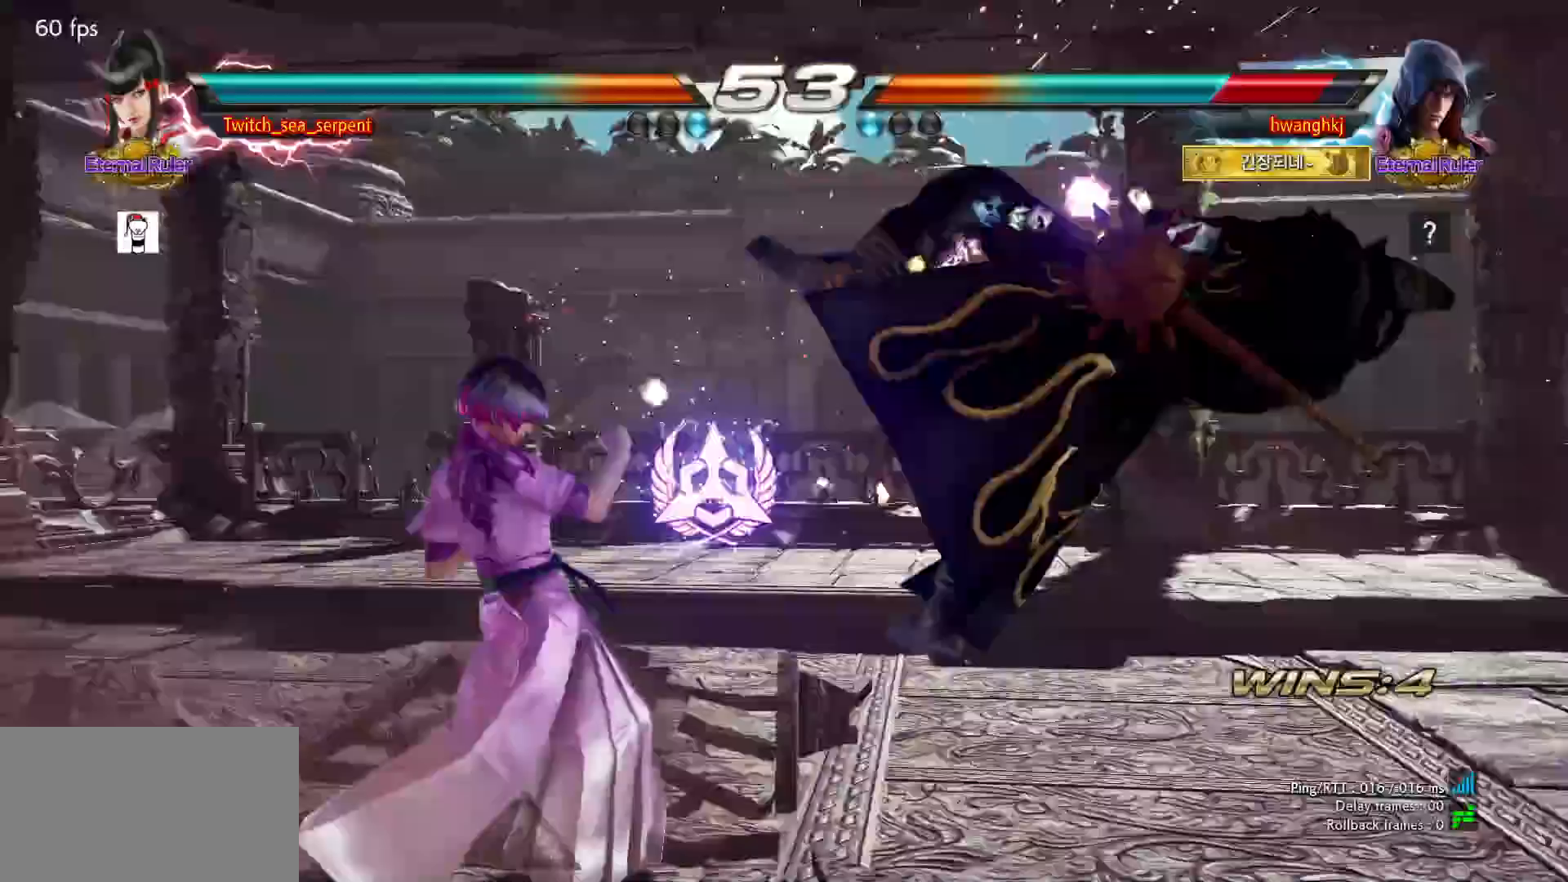
{"dt_ms": 500, "buttons": [], "events": [[33, "SQUARE", "down"], [83, "SQUARE", "up"], [150, "CIRCLE", "down"], [183, "CIRCLE", "up"], [250, "CIRCLE", "down"], [300, "CIRCLE", "up"], [383, "CIRCLE", "down"], [433, "CIRCLE", "up"]]}
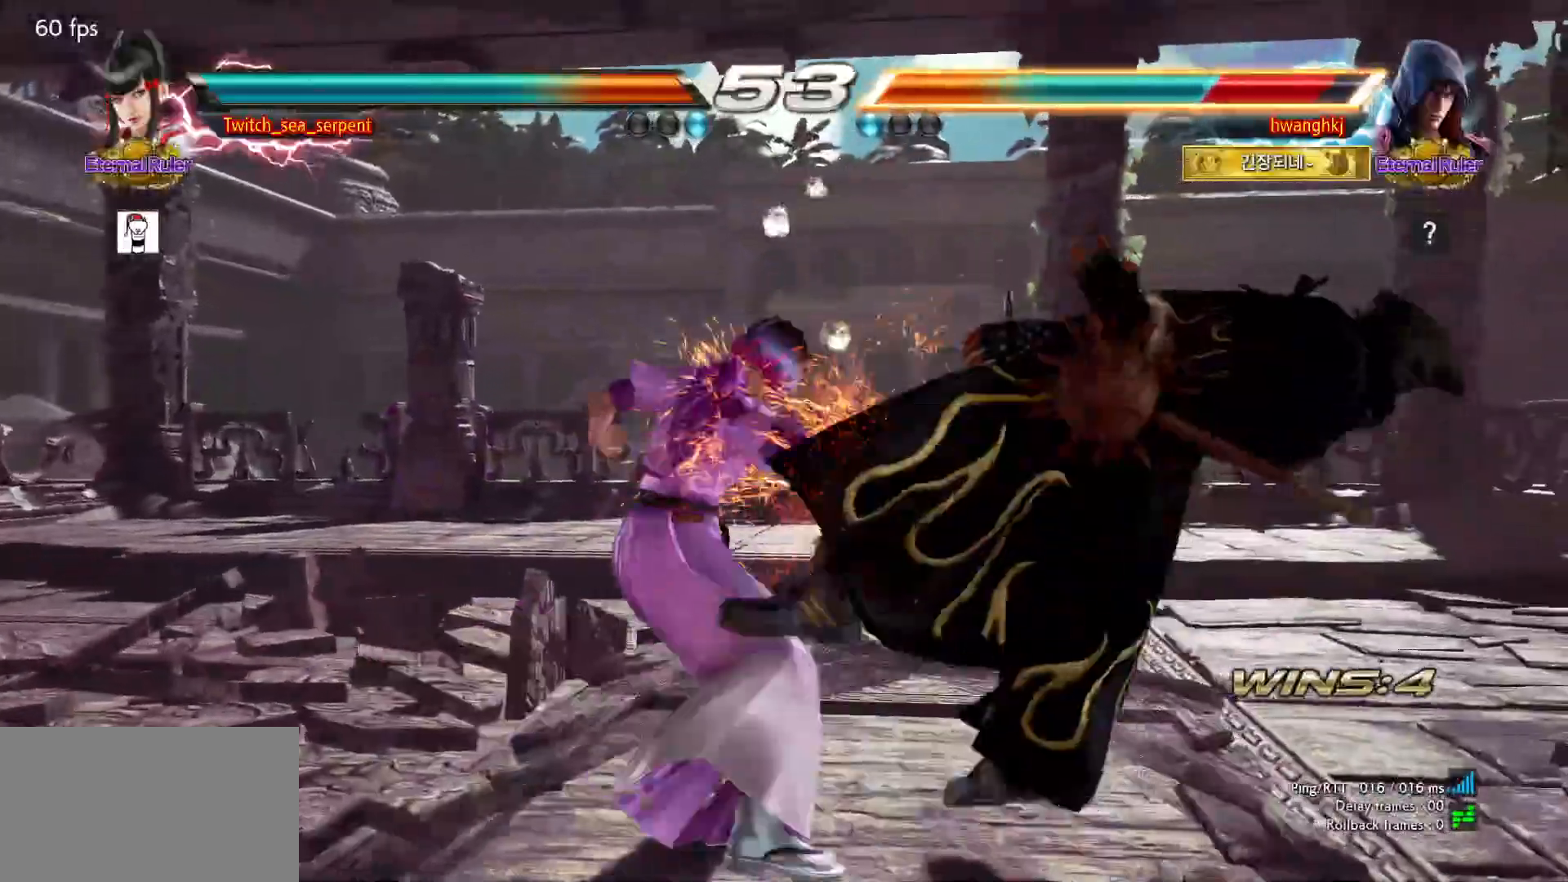
{"dt_ms": 500, "buttons": [], "events": [[17, "CIRCLE", "down"], [83, "CIRCLE", "up"], [167, "CIRCLE", "down"], [317, "CIRCLE", "up"]]}
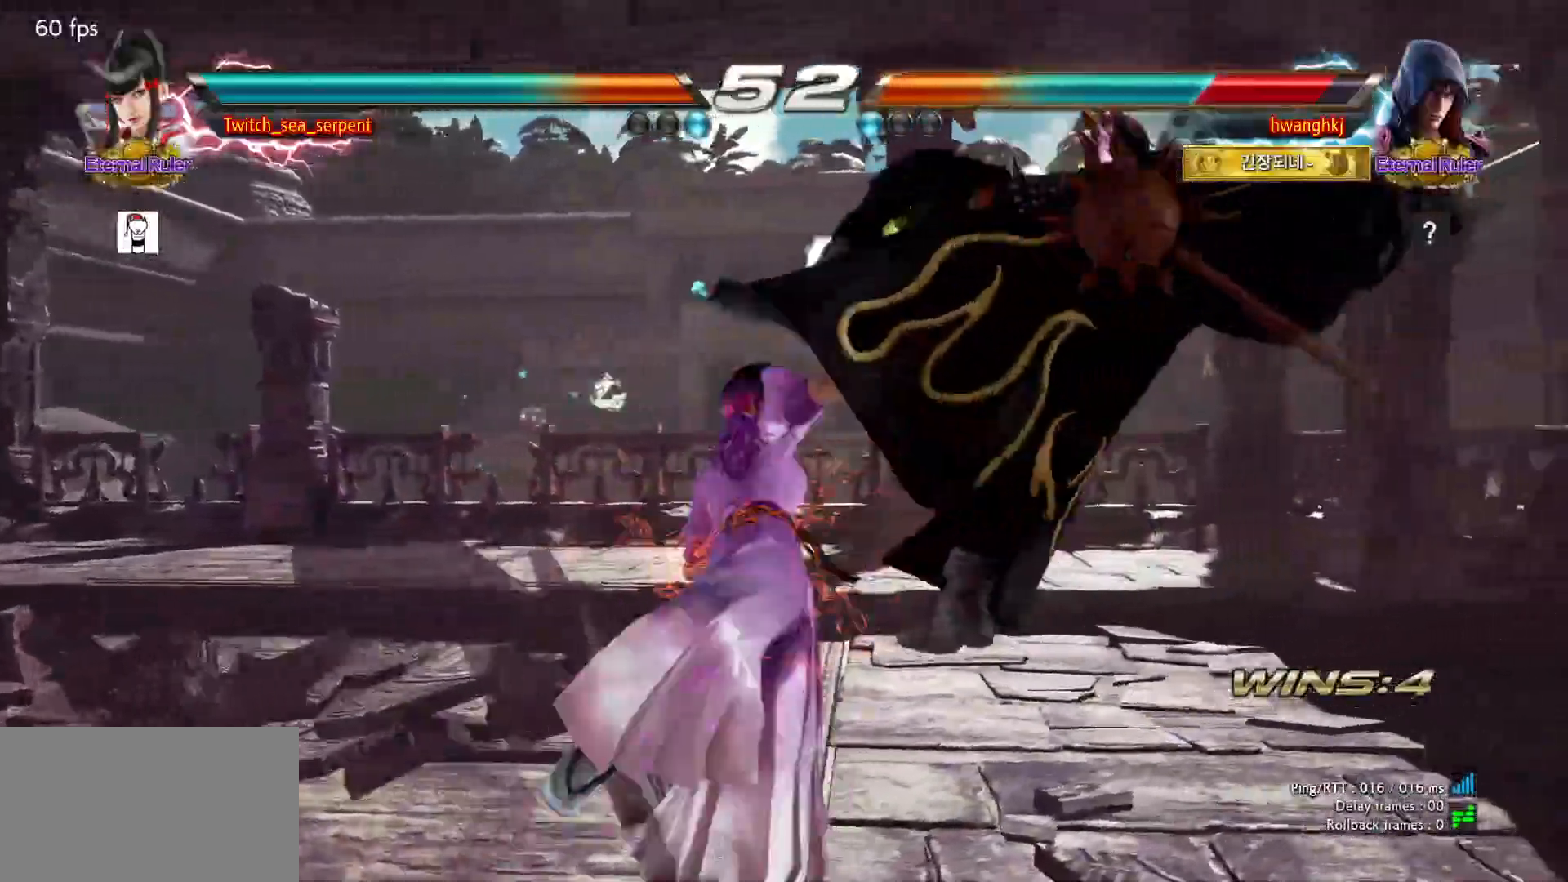
{"dt_ms": 500, "buttons": [], "events": []}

Prompt: Set the listing above down again exactly, leaving pictures out.

Exercise solution:
{"dt_ms": 500, "buttons": [], "events": [[33, "SQUARE", "down"], [83, "SQUARE", "up"], [150, "CIRCLE", "down"], [183, "CIRCLE", "up"], [250, "CIRCLE", "down"], [300, "CIRCLE", "up"], [383, "CIRCLE", "down"], [433, "CIRCLE", "up"]]}
{"dt_ms": 500, "buttons": [], "events": [[17, "CIRCLE", "down"], [83, "CIRCLE", "up"], [167, "CIRCLE", "down"], [317, "CIRCLE", "up"]]}
{"dt_ms": 500, "buttons": [], "events": []}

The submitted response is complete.